This is a chest-style compound microscope made c1770 probably in Holland. It consists of a brass microscope body and separate mirror both screwed to the bottom half of a hinged mahogany chest. The disassembled microscope and accessories fit within the green felt lined case, which can be closed and locked for transport and storage. The microscope itself is of the Cuff-style in that it consists of a separate microscope body supported by a side pillar. The body fits into a tapered, cantilevered arm that is part of the focus mechanism. Unlike the Cuff design, this microscope has a threaded collar at the top of the support pillar. A knurled knob turns the collar, which then rises or falls along the pillar. The microscope support arm is connected to this collar so the microscope body is carried up or down with it, thus focusing the sample.

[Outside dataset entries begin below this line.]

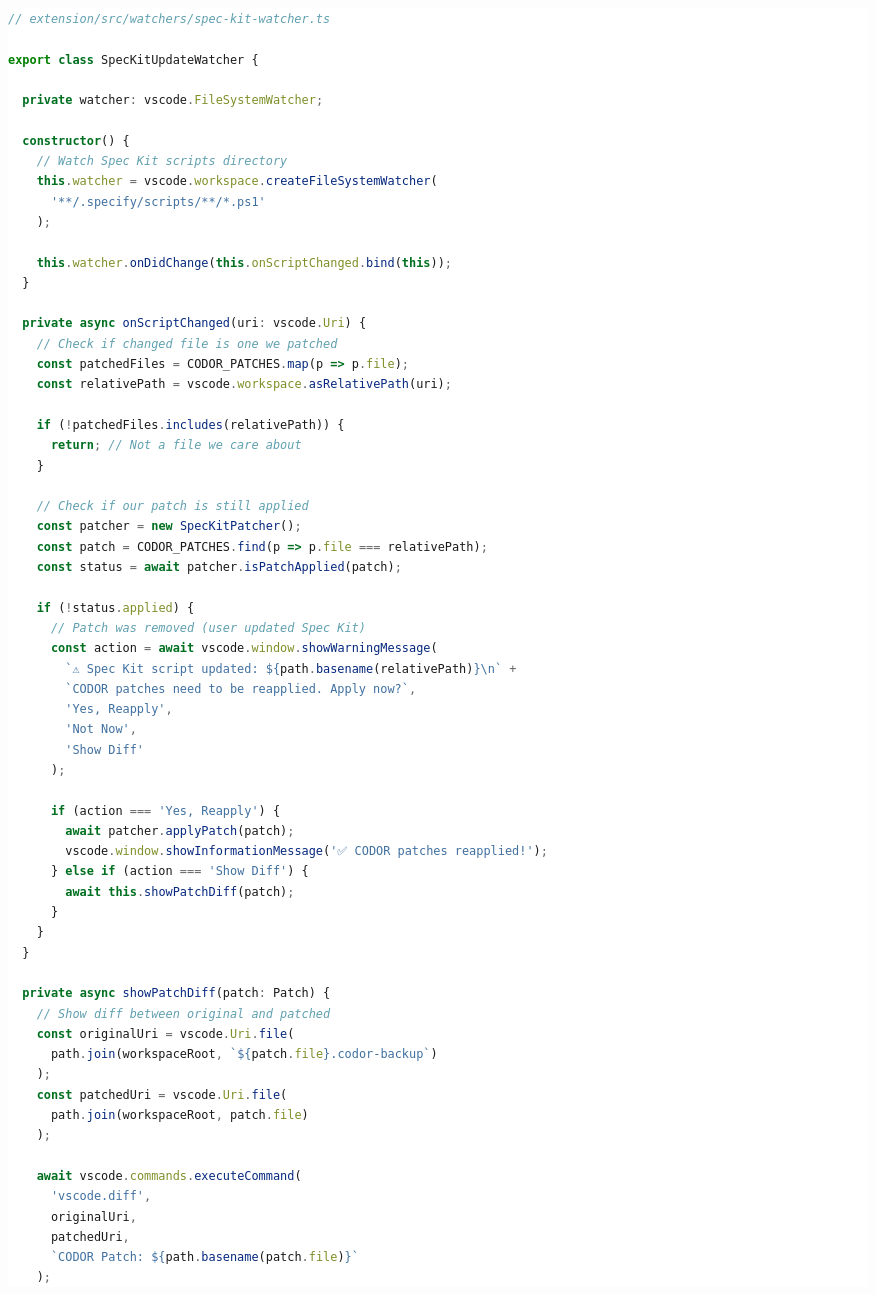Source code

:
 ```typescript
// extension/src/watchers/spec-kit-watcher.ts

export class SpecKitUpdateWatcher {
  
  private watcher: vscode.FileSystemWatcher;
  
  constructor() {
    // Watch Spec Kit scripts directory
    this.watcher = vscode.workspace.createFileSystemWatcher(
      '**/.specify/scripts/**/*.ps1'
    );
    
    this.watcher.onDidChange(this.onScriptChanged.bind(this));
  }
  
  private async onScriptChanged(uri: vscode.Uri) {
    // Check if changed file is one we patched
    const patchedFiles = CODOR_PATCHES.map(p => p.file);
    const relativePath = vscode.workspace.asRelativePath(uri);
    
    if (!patchedFiles.includes(relativePath)) {
      return; // Not a file we care about
    }
    
    // Check if our patch is still applied
    const patcher = new SpecKitPatcher();
    const patch = CODOR_PATCHES.find(p => p.file === relativePath);
    const status = await patcher.isPatchApplied(patch);
    
    if (!status.applied) {
      // Patch was removed (user updated Spec Kit)
      const action = await vscode.window.showWarningMessage(
        `⚠️ Spec Kit script updated: ${path.basename(relativePath)}\n` +
        `CODOR patches need to be reapplied. Apply now?`,
        'Yes, Reapply',
        'Not Now',
        'Show Diff'
      );
      
      if (action === 'Yes, Reapply') {
        await patcher.applyPatch(patch);
        vscode.window.showInformationMessage('✅ CODOR patches reapplied!');
      } else if (action === 'Show Diff') {
        await this.showPatchDiff(patch);
      }
    }
  }
  
  private async showPatchDiff(patch: Patch) {
    // Show diff between original and patched
    const originalUri = vscode.Uri.file(
      path.join(workspaceRoot, `${patch.file}.codor-backup`)
    );
    const patchedUri = vscode.Uri.file(
      path.join(workspaceRoot, patch.file)
    );
    
    await vscode.commands.executeCommand(
      'vscode.diff',
      originalUri,
      patchedUri,
      `CODOR Patch: ${path.basename(patch.file)}`
    );
```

A second, thinner shaft is present to provide a mechanism for maintaining axial alignment between the microscope body and the sample stage.
The microscope has simple optics: a two-lens eyepiece and a two-lens high-magnifiation objective and a single lens low magnification objective. The illuminating mirror is mounted on a gimbal and is bolted to the floor of the case. All components of this microscope are made of brass. The sample stage is interesting in its simplicity. It consists of a flat brass strip and a folded strip of brass underneath that is riveted to the top. The folded strip acts like a spring to hold the sample slide in place under the stage surface.
There are few accessories with this instrument: a long brass forceps, brass dust cap, three bone sample slides of biological material, and a prepared slide of the mineral bornite. This last slide probably is not original. Imaging is relatively poor, as it suffers from poor resolution. The microscope is 23.5cm tall.